Review Blog

Sep 25 2020

The Goody by Lauren Child

cover image

Orchard, 2020. ISBN: 9781408347584.
(Age: 4+) Highly recommended. A new book by Lauren Child always creates interest as the expectation of a challenging read is ever present. She draws the reader into a false sense of security, lulls them into thinking this is a story of sibling rivalry, but she challenges us to see more than this, as it becomes an expose of expectations, of labelling, of not seeing difference. And as with many of her books, we are impelled to consider the wider issue where children behave as they are expected to, labelled and boxed in by that expectation.
Siblings, Chirton and Myrtle behave in the way they are expected to behave. Chirton is good, reliable, dependable while Myrtle is forgetful, naughty and a refuser.
Chirton eats up his broccoli, Myrtle isn't even given any as she won't eat it, Chirton cleans the rabbit hutch every week because Myrtle forgets, and Myrtle stays up late at night because she doesn't want to sleep. All of the things Myrtle does, Chirton would like to do, but he is seen as the goody in the family and so expected to behave well without exception.
One night Chirton gets up to have a glass of water and finds his sister eating choco puffs and watching TV. He would love to do this too, and wonders why he is not allowed. The next day he decides that he is a goody no longer and changes his behaviour, so much so that he is not allowed to go to a birthday party. When Myrtle goes instead, the birthday girl does not know of Myrtle's reputation and treats her like anyone else, and Myrtle decides she likes being treated thus.
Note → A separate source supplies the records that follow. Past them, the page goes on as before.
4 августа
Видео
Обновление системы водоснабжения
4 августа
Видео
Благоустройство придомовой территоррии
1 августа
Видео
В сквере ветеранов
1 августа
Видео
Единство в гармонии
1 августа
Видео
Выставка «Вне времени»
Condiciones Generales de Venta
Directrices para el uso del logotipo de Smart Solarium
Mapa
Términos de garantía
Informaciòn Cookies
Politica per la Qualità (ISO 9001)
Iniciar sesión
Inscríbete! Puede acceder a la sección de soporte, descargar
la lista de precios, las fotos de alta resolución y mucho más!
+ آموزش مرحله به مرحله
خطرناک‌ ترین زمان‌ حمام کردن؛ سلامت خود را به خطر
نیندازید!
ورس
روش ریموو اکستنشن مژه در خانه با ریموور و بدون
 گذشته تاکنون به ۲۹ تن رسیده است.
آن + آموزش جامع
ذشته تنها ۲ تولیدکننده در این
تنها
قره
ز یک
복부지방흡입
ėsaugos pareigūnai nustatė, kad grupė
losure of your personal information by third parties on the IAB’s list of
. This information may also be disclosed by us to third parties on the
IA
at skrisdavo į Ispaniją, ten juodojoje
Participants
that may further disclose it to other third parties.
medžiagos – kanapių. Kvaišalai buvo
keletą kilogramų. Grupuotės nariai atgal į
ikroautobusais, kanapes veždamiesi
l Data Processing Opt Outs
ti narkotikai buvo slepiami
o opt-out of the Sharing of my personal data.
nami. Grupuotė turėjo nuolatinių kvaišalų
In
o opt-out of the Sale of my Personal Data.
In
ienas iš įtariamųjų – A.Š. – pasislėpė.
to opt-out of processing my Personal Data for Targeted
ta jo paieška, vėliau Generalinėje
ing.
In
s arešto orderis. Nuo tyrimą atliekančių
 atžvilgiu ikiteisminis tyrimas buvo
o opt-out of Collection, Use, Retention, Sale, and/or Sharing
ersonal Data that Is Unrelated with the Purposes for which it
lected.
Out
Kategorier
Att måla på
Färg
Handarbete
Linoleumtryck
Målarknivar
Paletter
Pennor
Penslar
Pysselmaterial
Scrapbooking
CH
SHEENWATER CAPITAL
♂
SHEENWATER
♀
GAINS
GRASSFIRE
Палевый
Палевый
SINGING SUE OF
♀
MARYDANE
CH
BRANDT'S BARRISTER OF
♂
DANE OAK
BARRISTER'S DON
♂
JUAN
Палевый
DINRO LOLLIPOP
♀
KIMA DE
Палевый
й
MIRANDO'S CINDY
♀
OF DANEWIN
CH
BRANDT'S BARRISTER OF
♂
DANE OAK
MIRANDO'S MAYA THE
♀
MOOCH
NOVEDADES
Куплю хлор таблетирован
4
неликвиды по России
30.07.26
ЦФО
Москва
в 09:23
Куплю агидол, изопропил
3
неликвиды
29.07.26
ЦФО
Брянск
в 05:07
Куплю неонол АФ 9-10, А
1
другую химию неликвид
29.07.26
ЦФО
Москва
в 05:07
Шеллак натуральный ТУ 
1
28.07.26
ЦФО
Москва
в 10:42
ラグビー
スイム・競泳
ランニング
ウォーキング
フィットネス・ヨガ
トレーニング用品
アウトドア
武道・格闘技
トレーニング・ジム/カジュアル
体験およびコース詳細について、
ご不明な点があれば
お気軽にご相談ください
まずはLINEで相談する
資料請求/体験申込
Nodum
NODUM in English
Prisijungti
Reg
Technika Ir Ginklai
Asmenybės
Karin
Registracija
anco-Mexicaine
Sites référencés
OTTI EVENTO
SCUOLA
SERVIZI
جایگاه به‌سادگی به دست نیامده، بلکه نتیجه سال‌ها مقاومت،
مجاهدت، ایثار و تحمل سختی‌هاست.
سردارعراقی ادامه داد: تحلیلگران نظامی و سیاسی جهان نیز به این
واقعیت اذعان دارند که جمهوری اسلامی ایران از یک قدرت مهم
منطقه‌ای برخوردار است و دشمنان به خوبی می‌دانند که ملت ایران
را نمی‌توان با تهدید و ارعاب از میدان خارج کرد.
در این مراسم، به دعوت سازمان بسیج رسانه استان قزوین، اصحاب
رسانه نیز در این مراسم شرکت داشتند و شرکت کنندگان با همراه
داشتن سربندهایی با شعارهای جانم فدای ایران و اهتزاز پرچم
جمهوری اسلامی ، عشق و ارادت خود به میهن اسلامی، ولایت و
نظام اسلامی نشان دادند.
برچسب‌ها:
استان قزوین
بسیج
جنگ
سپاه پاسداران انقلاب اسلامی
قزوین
So the two come to see the advantages and disadvantages of being labelled, deciding that there is a middle road, and their parents are encouraged to see them as different people with their own traits.
Child's illustrations are always a treat and these with their blocks of patterns make a wonderful talking point for readers already most amused by the story.
Themes: Siblings, Humour, Difference, Expectations, Image, Behaviour, Family.